Berto Jongman: Swedish Report on Fusion Centres — Lessons Learned with Comment from Robert Steele
PDF 39 Pages: 2013-05-23 Fusion Centres – Lessons Learned_ENG
ROBERT STEELE: Lars Nicander should never have allowed this schoolhouse paper out the door. While it touches on two useful concepts — trust-building takes time, and the “inromation bubble” can be seductively powerful in fostering complacency — as a general statement this report is buried so far up the Cold War anus as to be largely worthless. The author has produced a politically-correct, technically-ignorant, source-oblivious manifesto focused exclusively on a threat that does not exist (terrorism is a tactic, not a threat), and on the largely worthless Cold War bureaucracies desperately trying to maintain their funding while betraying the public trust ever more each day. It appears to have escaped the author that all of the US fusion centers have been total failures, from the Joint Fusion Centers spawned by the Department of Homeland Security, to the National Counter-Terrorism Center. In Europe the divide between the EU and NATO is cataclysmic, and the chemistry terrible, in part because NATO is under the thumb of the Americans and does too many really stupid things, from GLADIO B into the Caucasus to regime change in Libya, a major destabilizing action that has helped the American create a swath fo instability running from the Caucasus down to Mali and Niger.
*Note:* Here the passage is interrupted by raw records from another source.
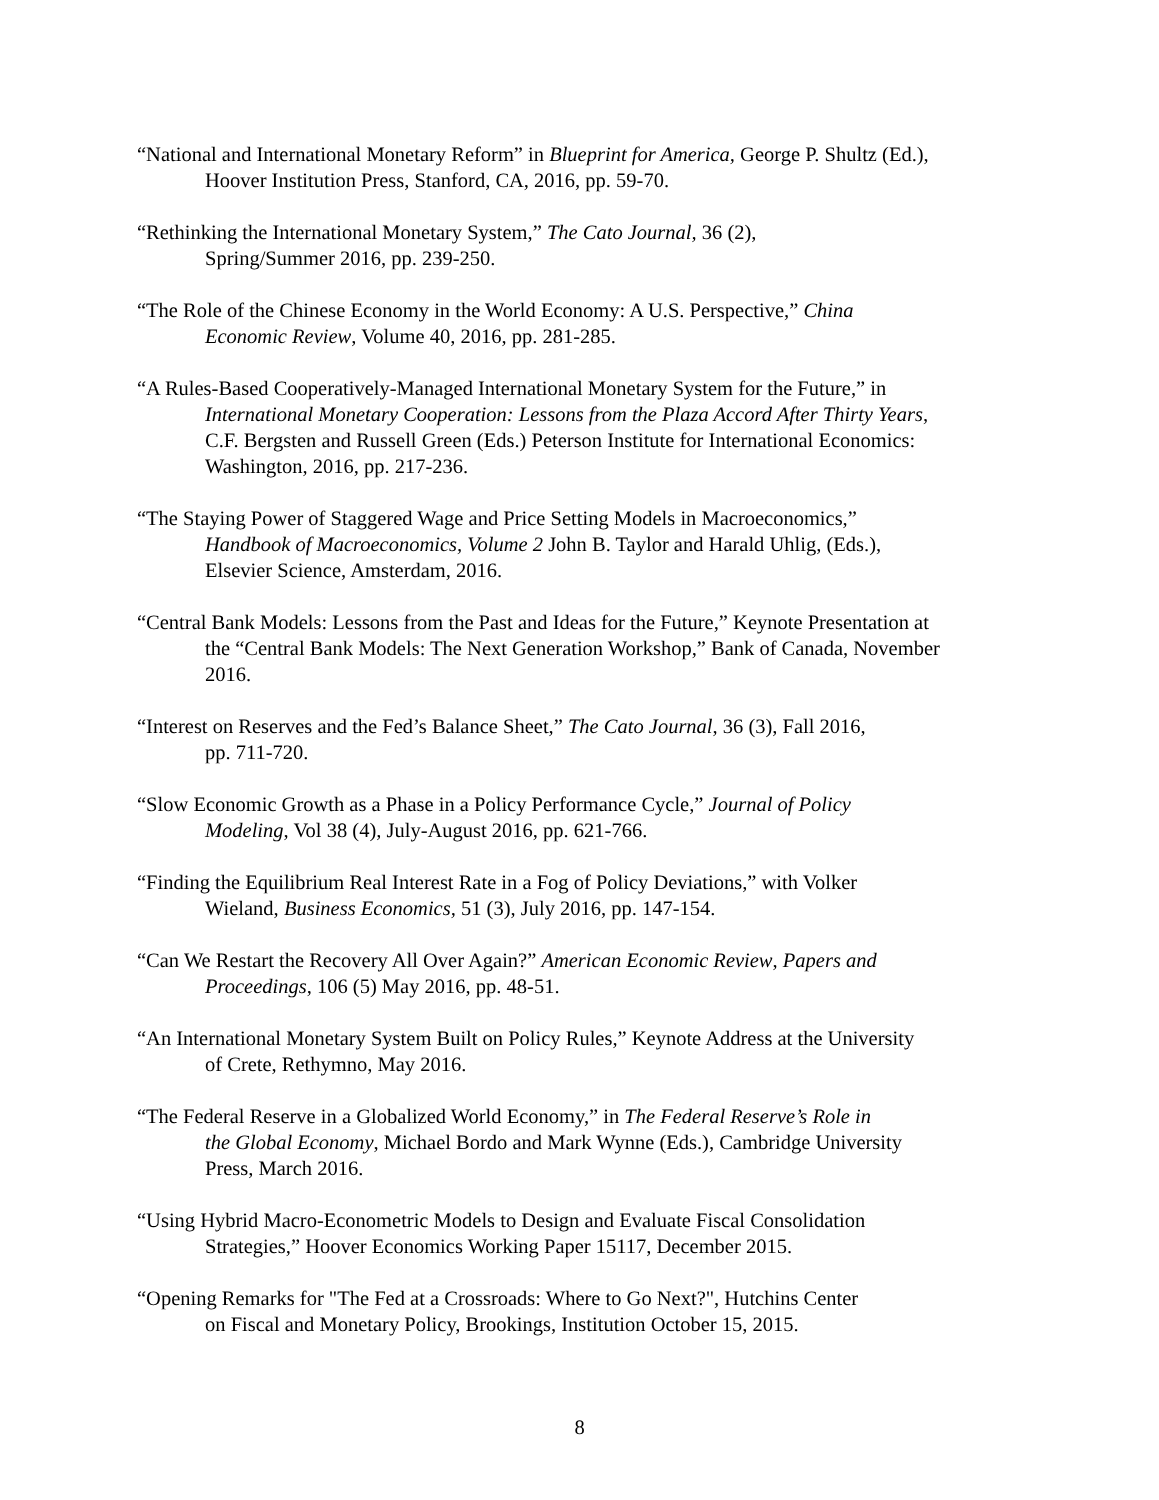“National and International Monetary Reform” in Blueprint for America, George P. Shultz (Ed.),
Hoover Institution Press, Stanford, CA, 2016, pp. 59-70.
“Rethinking the International Monetary System,” The Cato Journal, 36 (2),
Spring/Summer 2016, pp. 239-250.
“The Role of the Chinese Economy in the World Economy: A U.S. Perspective,” China
Economic Review, Volume 40, 2016, pp. 281-285.
“A Rules-Based Cooperatively-Managed International Monetary System for the Future,” in
International Monetary Cooperation: Lessons from the Plaza Accord After Thirty Years,
C.F. Bergsten and Russell Green (Eds.) Peterson Institute for International Economics:
Washington, 2016, pp. 217-236.
“The Staying Power of Staggered Wage and Price Setting Models in Macroeconomics,”
Handbook of Macroeconomics, Volume 2 John B. Taylor and Harald Uhlig, (Eds.),
Elsevier Science, Amsterdam, 2016.
“Central Bank Models: Lessons from the Past and Ideas for the Future,” Keynote Presentation at
the “Central Bank Models: The Next Generation Workshop,” Bank of Canada, November
2016.
“Interest on Reserves and the Fed’s Balance Sheet,” The Cato Journal, 36 (3), Fall 2016,
pp. 711-720.
“Slow Economic Growth as a Phase in a Policy Performance Cycle,” Journal of Policy
Modeling, Vol 38 (4), July-August 2016, pp. 621-766.
“Finding the Equilibrium Real Interest Rate in a Fog of Policy Deviations,” with Volker
Wieland, Business Economics, 51 (3), July 2016, pp. 147-154.
“Can We Restart the Recovery All Over Again?” American Economic Review, Papers and
Proceedings, 106 (5) May 2016, pp. 48-51.
“An International Monetary System Built on Policy Rules,” Keynote Address at the University
of Crete, Rethymno, May 2016.
“The Federal Reserve in a Globalized World Economy,” in The Federal Reserve’s Role in
the Global Economy, Michael Bordo and Mark Wynne (Eds.), Cambridge University
Press, March 2016.
“Using Hybrid Macro-Econometric Models to Design and Evaluate Fiscal Consolidation
Strategies,” Hoover Economics Working Paper 15117, December 2015.
“Opening Remarks for "The Fed at a Crossroads: Where to Go Next?", Hutchins Center
on Fiscal and Monetary Policy, Brookings, Institution October 15, 2015.
8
The truth-teller on this report can be found in its listing of references. We have students at Mercyhurst College, trained by Bob Heibel and Kevin Wheaton, who produce better papers in their sophmore year. Sweden still has come superb contributors to the global dialog on the need to move toward Open Source Everything (OSE) and M4IS2 (Multinational, Multiagency, Multidisciplinary, Multidomain Information-Sharing and Sense-Making) — Col Jan-Inge Svensson at the Folke Bernadette Academy stands out, but if this report is typical of Center for Asymmetric Threat Studies of the Swedish National Defence Council, that Center can be closed now, and the funds allocated to something much more worthwhile.
The first principle of asymmetric threat studies is to know yourself. The second principle is to listen to all stakeholders, not just those with “clearances.” The third principle is to think holistically and honestly. None of that is in this report. It joins CIA’s Global Trends 2030 and INSA’s Expectations of Intelligence in the intelligence hall of mediocrity.